[Opening Material shown section]

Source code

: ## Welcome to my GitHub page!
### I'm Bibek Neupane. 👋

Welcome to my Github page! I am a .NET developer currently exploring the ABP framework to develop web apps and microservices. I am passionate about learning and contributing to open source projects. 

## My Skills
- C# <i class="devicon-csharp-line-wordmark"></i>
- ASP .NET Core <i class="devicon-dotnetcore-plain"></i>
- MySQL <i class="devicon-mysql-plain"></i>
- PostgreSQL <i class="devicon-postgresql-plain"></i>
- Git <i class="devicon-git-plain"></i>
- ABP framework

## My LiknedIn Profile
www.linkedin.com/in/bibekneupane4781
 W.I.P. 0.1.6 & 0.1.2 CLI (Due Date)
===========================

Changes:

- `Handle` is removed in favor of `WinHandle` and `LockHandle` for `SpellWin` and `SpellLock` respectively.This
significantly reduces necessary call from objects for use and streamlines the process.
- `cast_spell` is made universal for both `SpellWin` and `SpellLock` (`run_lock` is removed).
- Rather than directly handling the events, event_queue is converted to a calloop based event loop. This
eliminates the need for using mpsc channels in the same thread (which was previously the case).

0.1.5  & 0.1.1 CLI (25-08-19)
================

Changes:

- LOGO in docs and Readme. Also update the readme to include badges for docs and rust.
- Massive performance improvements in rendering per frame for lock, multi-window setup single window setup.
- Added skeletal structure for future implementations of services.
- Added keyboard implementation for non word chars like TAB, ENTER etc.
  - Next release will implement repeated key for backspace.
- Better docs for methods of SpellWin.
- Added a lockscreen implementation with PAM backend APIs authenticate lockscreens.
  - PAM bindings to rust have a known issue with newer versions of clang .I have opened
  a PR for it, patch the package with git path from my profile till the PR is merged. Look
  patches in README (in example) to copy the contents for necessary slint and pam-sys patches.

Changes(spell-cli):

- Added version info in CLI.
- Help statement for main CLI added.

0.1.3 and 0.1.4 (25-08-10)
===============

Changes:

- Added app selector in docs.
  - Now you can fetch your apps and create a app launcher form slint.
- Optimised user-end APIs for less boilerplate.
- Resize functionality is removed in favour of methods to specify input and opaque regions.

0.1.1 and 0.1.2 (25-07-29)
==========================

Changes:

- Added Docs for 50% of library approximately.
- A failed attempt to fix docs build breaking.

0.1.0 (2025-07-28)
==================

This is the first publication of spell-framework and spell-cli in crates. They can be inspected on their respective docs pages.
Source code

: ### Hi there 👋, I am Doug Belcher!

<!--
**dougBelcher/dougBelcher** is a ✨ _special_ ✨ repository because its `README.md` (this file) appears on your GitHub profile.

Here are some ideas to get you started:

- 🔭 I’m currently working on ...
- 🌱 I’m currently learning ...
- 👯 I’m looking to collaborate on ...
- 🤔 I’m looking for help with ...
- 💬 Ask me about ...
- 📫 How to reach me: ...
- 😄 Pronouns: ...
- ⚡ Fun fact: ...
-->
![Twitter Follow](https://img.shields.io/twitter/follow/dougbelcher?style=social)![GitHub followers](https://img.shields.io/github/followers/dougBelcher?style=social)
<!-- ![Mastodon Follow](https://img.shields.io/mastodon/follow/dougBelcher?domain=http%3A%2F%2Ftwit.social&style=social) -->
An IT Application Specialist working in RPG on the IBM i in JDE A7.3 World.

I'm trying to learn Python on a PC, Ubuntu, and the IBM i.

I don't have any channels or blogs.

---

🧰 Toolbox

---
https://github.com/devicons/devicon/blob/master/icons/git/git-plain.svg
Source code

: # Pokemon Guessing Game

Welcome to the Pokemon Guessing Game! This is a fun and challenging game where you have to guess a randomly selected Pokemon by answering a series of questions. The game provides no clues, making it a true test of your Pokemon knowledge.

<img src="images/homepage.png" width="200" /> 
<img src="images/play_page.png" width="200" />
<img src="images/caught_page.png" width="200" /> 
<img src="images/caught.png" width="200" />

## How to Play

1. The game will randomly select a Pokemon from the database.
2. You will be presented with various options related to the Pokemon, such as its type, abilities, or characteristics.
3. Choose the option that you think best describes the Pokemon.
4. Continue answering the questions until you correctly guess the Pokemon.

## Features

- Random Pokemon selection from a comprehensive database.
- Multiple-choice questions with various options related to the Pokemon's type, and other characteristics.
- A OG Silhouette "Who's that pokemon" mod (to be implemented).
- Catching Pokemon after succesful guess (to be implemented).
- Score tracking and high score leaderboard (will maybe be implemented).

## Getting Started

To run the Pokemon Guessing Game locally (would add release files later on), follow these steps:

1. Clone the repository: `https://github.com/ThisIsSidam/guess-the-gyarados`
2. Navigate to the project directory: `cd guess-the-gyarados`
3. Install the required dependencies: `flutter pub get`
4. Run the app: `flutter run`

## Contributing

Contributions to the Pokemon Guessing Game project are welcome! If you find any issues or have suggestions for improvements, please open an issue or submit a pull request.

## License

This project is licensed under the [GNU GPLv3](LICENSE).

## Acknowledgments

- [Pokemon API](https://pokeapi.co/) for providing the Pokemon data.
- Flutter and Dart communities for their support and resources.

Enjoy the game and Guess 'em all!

[Closing Material shown section]

**To-do item:** Your reply should hold only the lines from the first line of the records through the one with "- LOGO in docs", reproduced word for word.

**Solution to the problem:**
Source code

: ## Welcome to my GitHub page!
### I'm Bibek Neupane. 👋

Welcome to my Github page! I am a .NET developer currently exploring the ABP framework to develop web apps and microservices. I am passionate about learning and contributing to open source projects. 

## My Skills
- C# <i class="devicon-csharp-line-wordmark"></i>
- ASP .NET Core <i class="devicon-dotnetcore-plain"></i>
- MySQL <i class="devicon-mysql-plain"></i>
- PostgreSQL <i class="devicon-postgresql-plain"></i>
- Git <i class="devicon-git-plain"></i>
- ABP framework

## My LiknedIn Profile
www.linkedin.com/in/bibekneupane4781
 W.I.P. 0.1.6 & 0.1.2 CLI (Due Date)
===========================

Changes:

- `Handle` is removed in favor of `WinHandle` and `LockHandle` for `SpellWin` and `SpellLock` respectively.This
significantly reduces necessary call from objects for use and streamlines the process.
- `cast_spell` is made universal for both `SpellWin` and `SpellLock` (`run_lock` is removed).
- Rather than directly handling the events, event_queue is converted to a calloop based event loop. This
eliminates the need for using mpsc channels in the same thread (which was previously the case).

0.1.5  & 0.1.1 CLI (25-08-19)
================

Changes:

- LOGO in docs and Readme. Also update the readme to include badges for docs and rust.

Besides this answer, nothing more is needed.